Abstrak


Telaah Strategi Penggabungan Perkara Dalam Dakwaan Penuntut Umum Terhadap Penanganan Tindak Pidana Korupsi Dalam Perspektif Penghormatan Hak Asasi Manusia Terdakwa(Studi Kasus Nomor Perkara Pds-06/Prejo/09/2009, Pds- 01/Prejo/01/2010 Dan Pds-02/Prejo/02/2


Oleh :
Sylvi Ayu Briliana - E1107077 - Fak.
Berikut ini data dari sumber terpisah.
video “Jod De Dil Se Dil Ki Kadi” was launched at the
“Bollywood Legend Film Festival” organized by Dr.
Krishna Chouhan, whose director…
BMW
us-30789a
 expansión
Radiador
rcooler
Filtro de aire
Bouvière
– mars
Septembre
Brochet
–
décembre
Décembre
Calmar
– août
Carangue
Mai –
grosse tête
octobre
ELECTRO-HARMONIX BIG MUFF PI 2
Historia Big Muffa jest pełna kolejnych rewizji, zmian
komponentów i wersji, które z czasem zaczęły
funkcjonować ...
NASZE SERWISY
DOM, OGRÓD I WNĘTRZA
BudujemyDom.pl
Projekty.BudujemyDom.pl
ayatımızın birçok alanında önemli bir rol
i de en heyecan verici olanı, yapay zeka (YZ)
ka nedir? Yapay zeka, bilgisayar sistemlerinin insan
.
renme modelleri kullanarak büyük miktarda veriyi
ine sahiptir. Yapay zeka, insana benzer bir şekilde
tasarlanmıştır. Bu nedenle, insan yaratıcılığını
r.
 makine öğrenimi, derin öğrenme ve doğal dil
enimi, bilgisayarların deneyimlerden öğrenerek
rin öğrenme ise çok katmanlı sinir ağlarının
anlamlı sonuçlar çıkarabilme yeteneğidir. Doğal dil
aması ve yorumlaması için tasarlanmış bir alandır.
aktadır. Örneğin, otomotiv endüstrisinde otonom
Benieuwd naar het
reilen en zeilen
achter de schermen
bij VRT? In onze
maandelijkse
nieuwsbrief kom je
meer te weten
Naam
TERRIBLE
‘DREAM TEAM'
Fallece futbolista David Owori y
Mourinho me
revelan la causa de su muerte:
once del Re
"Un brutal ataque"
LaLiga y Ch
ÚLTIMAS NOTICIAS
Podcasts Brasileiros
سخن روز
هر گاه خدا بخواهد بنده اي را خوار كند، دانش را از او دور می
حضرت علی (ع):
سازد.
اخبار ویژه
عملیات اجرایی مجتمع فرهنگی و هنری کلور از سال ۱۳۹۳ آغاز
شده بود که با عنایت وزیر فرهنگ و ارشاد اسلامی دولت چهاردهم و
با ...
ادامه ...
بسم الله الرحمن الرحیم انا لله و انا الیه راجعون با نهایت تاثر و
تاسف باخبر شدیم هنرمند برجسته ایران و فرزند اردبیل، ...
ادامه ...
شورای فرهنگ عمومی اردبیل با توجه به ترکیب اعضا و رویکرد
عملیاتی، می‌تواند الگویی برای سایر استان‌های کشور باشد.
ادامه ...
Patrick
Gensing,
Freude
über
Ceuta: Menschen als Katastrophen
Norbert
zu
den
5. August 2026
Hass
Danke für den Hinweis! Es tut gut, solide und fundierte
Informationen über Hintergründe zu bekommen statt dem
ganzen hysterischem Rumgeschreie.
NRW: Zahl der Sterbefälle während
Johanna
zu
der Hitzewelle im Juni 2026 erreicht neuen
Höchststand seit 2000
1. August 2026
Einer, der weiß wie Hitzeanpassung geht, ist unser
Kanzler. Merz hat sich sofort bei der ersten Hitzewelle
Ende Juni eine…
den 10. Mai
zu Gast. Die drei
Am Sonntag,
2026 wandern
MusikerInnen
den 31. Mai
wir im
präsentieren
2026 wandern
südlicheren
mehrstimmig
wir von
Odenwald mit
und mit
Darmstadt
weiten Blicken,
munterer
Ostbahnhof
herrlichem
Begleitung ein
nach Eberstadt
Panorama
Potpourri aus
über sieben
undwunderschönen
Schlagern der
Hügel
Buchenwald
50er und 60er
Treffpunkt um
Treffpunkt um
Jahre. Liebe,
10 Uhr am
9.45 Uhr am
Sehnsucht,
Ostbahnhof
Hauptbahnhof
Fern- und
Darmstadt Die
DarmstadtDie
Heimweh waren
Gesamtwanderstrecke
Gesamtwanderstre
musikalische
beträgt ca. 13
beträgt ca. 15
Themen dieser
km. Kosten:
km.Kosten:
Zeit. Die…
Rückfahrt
Hukum

Penulisan hukum ini bertujuan untuk mengetahui dasar hukum Penuntut Umum menyusun penggabungan perkara dalam satu surat dakwaan atas nama Budi Santoso pada perkara nomor PDS-06/PREJO/09/2009, PDS- 01/PREJO/01/2010 dan PDS- 02/PREJO/02/2010 dan manfaat yang diperoleh atas penggabungan perkara korupsi pada perkara nomor PDS-06/PREJO/09/2009, PDS-01/PREJO/01/2010 dan PDS-02/PREJO/02/2010 dalam perspektif hak asasi manusia terdakwa. Penulisan hukum ini merupakan penulisan hukum normatif yang bersifat preskriptif, menggunakan pendekatan undang-undang dan pendekatan konseptual. Penulisan ini menggunakan bahan hukum primer, sekunder, dan tersier. Metode dalam pengumpulan bahan hukum tersebut adalah studi kepustakaan. Bahan hukum yang telah terkumpul kemudian dianalisis dengan pendekatan kasus (case approach). Berdasarkan hasil penelitian yang dituangkan dalam pembahasan ditarik kesimpulan, bahwa dasar hukum penuntut umum menyusun penggabungan perkara dalam satu surat dakwaan atas nama Budi Santoso pada perkara nomor PDS-06/PREJO/09/2009, PDS-01/PREJO/01/2010, dan PDS-02/PREJO/02/2010 adalah Pasal 141 Kitab Undang-undang Hukum Acara Pidana (KUHAP). Melihat dari tindak pidana yang dilakukan oleh terdakwa, maka menghubungkannya dengan Pasal 65 ayat (1) Kitab Undang-undang Hukum Pidana (KUHP), karena tindak pidana yang dilakukan oleh terdakwa kesemuanya adalah tindak pidana yang mempunyai ancaman hukuman pokok sejenis. Mencermati ketentuan KUHAP yang dihubungkan dengan kasus korupsi oleh terdakwa Budi Santoso terdapat suatu sinkronisasi antara kewenangan Jaksa Penuntut Umum dengan hak asasi terdakwa. Maka dari itu, dalam penggabungan ini dihubungkan dengan penjelasan umum, Pasal 1 ayat (6), dan Pasal 3 ayat (2) Undang-undang Nomor 39 Tahun 1999 tentang hak asasi manusia (HAM). Bahwa manfaat yang diperoleh atas penggabungan tersebut salah satunya adalah mampu menghormati hak asasi manusia terdakwa. Selain itu, melalui penggabungan perkara ini juga akan bermanfaat bagi aparat penegak hukum (Hakim dan Penuntut Umum) yang bermanfaat dari segi efisiensi waktu dan berpengaruh dalam proses kinerja bagi masing-masing pihak.